Please reproduce every line of text in the data below word for word, leaving out the pictures.
- - - - -
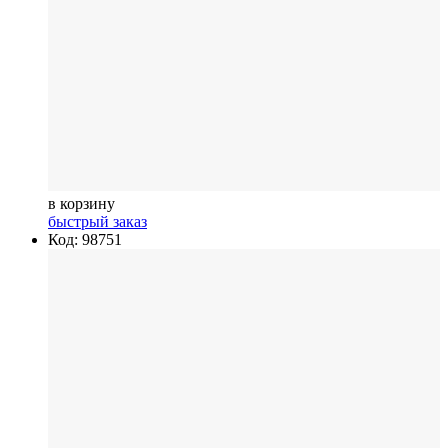
в корзину
быстрый заказ
Код: 98751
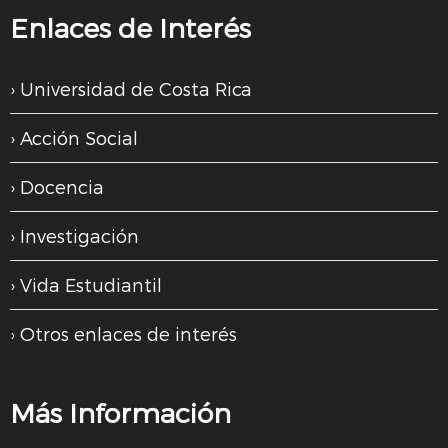
Enlaces de Interés
Universidad de Costa Rica
Acción Social
Docencia
Investigación
Vida Estudiantil
Otros enlaces de interés
Más Información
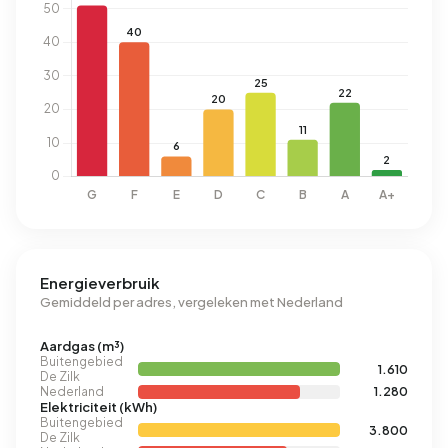
Energieverbruik
Gemiddeld per adres, vergeleken met Nederland
Aardgas (m³)
Buitengebied
1.610
De Zilk
Nederland
1.280
Elektriciteit (kWh)
Buitengebied
3.800
De Zilk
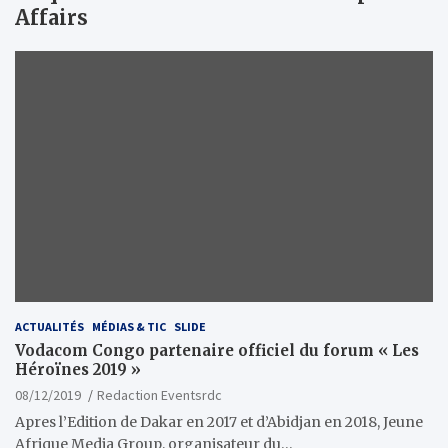
Affairs
ACTUALITÉS
MÉDIAS & TIC
SLIDE
Vodacom Congo partenaire officiel du forum « Les
Héroïnes 2019 »
08/12/2019
Redaction Eventsrdc
Apres l’Edition de Dakar en 2017 et d’Abidjan en 2018, Jeune
Afrique Media Group, organisateur du…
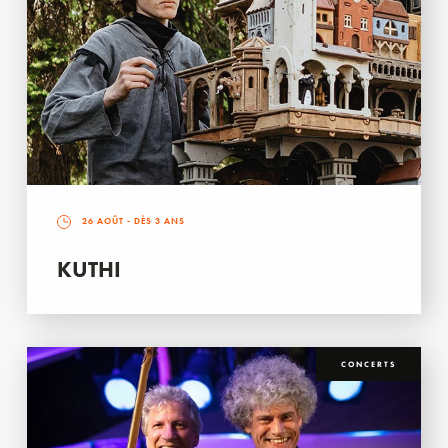
26 AOÛT
- DÈS 3 ANS
KUTHI
CONCERTS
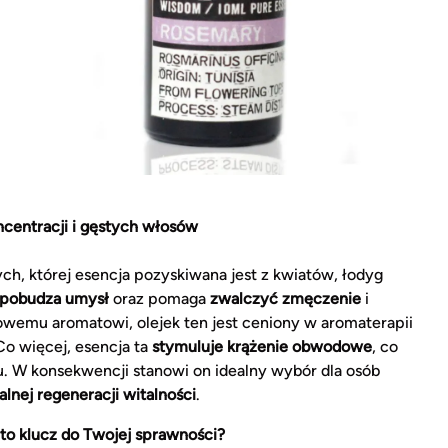
ncentracji i gęstych włosów
ych, której esencja pozyskiwana jest z kwiatów, łodyg
 pobudza umysł
oraz pomaga
zwalczyć zmęczenie
i
owemu aromatowi, olejek ten jest ceniony w aromaterapii
o więcej, esencja ta
stymuluje krążenie obwodowe
, co
u. W konsekwencji stanowi on idealny wybór dla osób
lnej regeneracji witalności
.
to klucz do Twojej sprawności?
- - - - -
Output:
в корзину
быстрый заказ
Код: 98751
Enlaces de Interés
Universidad de Costa Rica
Acción Social
Docencia
Investigación
Vida Estudiantil
Otros enlaces de interés
Más Información
Energieverbruik
Gemiddeld per adres, vergeleken met Nederland
Aardgas (m³)
Buitengebied
1.610
De Zilk
Nederland
1.280
Elektriciteit (kWh)
Buitengebied
3.800
De Zilk
Affairs
ACTUALITÉS
MÉDIAS & TIC
SLIDE
Vodacom Congo partenaire officiel du forum « Les
Héroïnes 2019 »
08/12/2019
Redaction Eventsrdc
Apres l’Edition de Dakar en 2017 et d’Abidjan en 2018, Jeune
Afrique Media Group, organisateur du…
26 AOÛT
- DÈS 3 ANS
KUTHI
CONCERTS
ncentracji i gęstych włosów
ych, której esencja pozyskiwana jest z kwiatów, łodyg
 pobudza umysł
oraz pomaga
zwalczyć zmęczenie
i
owemu aromatowi, olejek ten jest ceniony w aromaterapii
o więcej, esencja ta
stymuluje krążenie obwodowe
, co
u. W konsekwencji stanowi on idealny wybór dla osób
lnej regeneracji witalności
.
to klucz do Twojej sprawności?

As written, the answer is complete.